Do you remember the Back to the Future films? I do. I loved them; the concept of time travel was very intriguing to me as a kid, and the costumes, sets, and plot strands made for great viewing. I even started dressing like Michael J. Fox’s character Marty McFly! And who can forget his line, “You made a time machine…out of a Delorean?!

The creator of that car, John Delorean, was considered somewhat of a working class hero. By the age of forty, he was head of Pontiac, then four years later was promoted to head of Chevrolet, which he essentially saved. He then wrote a book that criticized his parent company General Motors for putting profits before people. Not long after, he was arrested for conspiracy to traffic narcotics after evidence suggested he had plotted to transport cocaine inside the doors of Delorean cars during shipment overseas. However, Hustler publisher Larry Flynt had obtained further evidence showing that not only was the plan concocted by the American government who were lobbied by their car company friends, but that John Delorean had rejected these proposals towards making more money, in spite of the fact that FBI agents had threatened to kill his daughter. With this evidence, Larry Flynt did time for contempt of court having revealed the information, but at least John Delorean had his sentence significantly reduced. Screwing people for your corporate pals and threatening to kill their kids is certainly an alternative lifestyle, I guess.

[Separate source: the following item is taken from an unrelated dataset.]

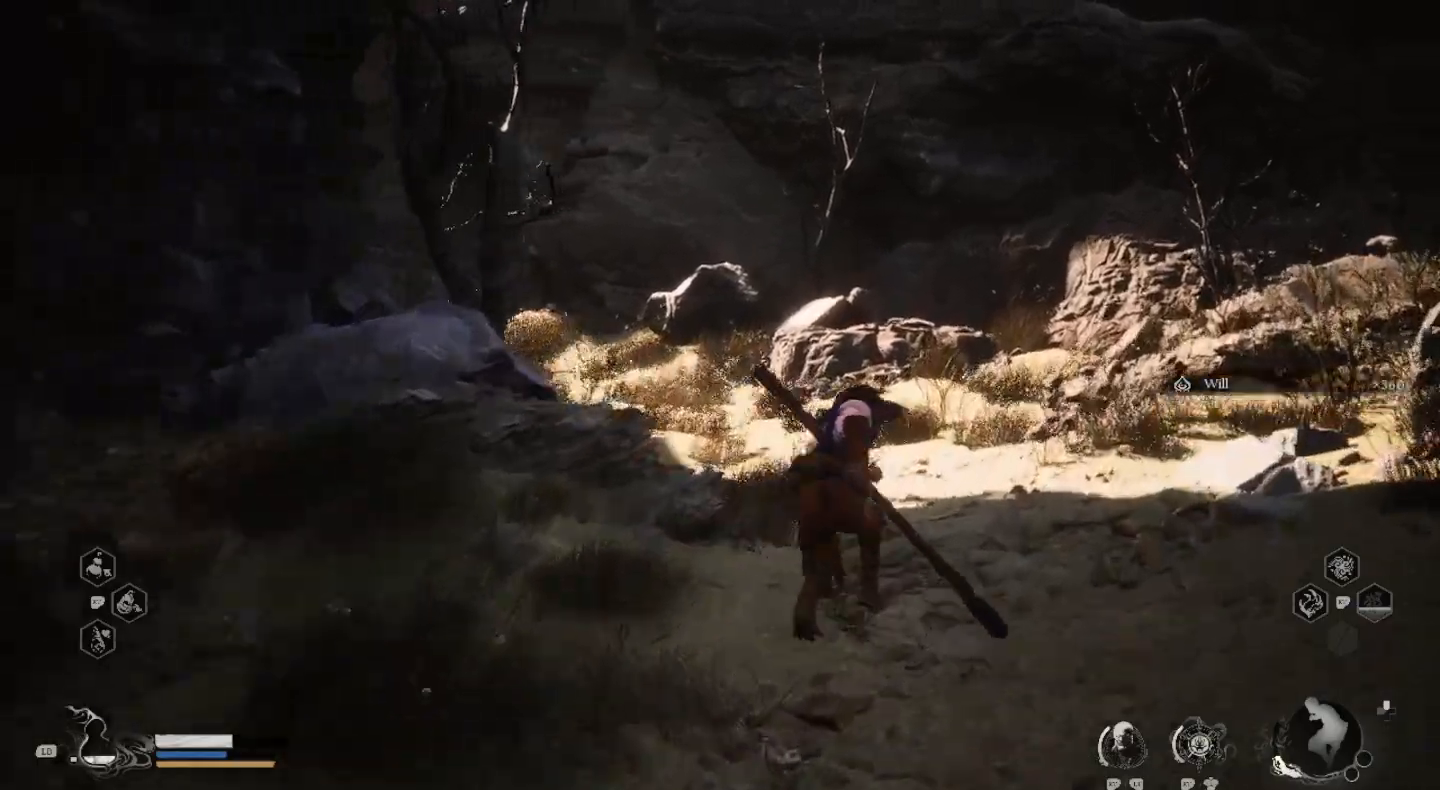
{"buttons": [], "left_stick": "up-right", "right_stick": "center", "events": [[100, "right_stick", "left"], [400, "right_stick", "center"]]}
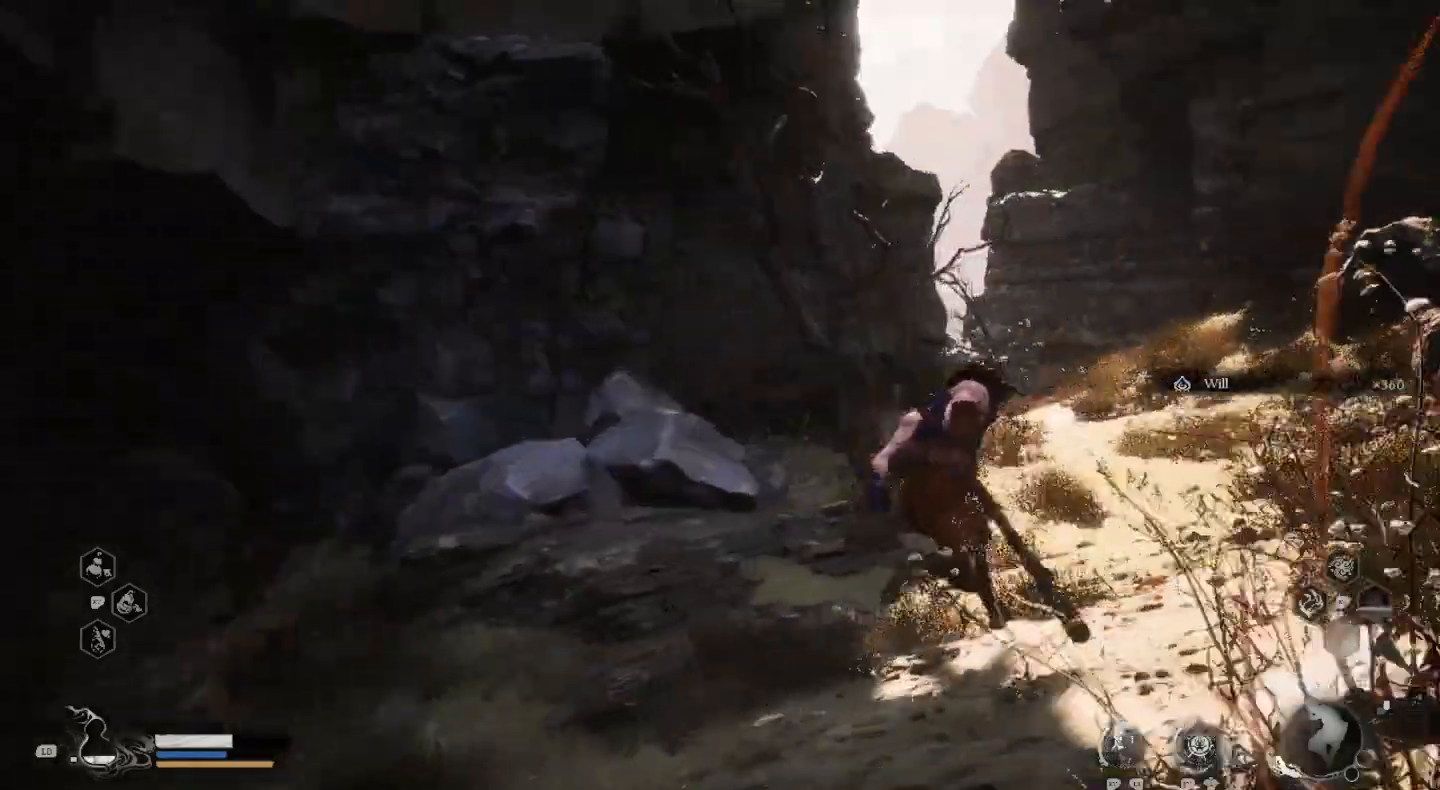
{"buttons": [], "left_stick": "up-right", "right_stick": "center", "events": []}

Speaking of alternative lifestyles, cutting and now piercing as well has been demonized by the likes of Dr David Graham from New York, and people have been thrown behind bars just for the way they look. Now, my personal opinion is that for a lot of people, piercings and scarrification and such just spoils their natural beauty, but some others do suit it, and hey, whatever floats your boat. And it always did make me laugh when people with their ears pierced grimaced at others with parts of their faces pierced; it’s all tribal, baby! What’s the difference?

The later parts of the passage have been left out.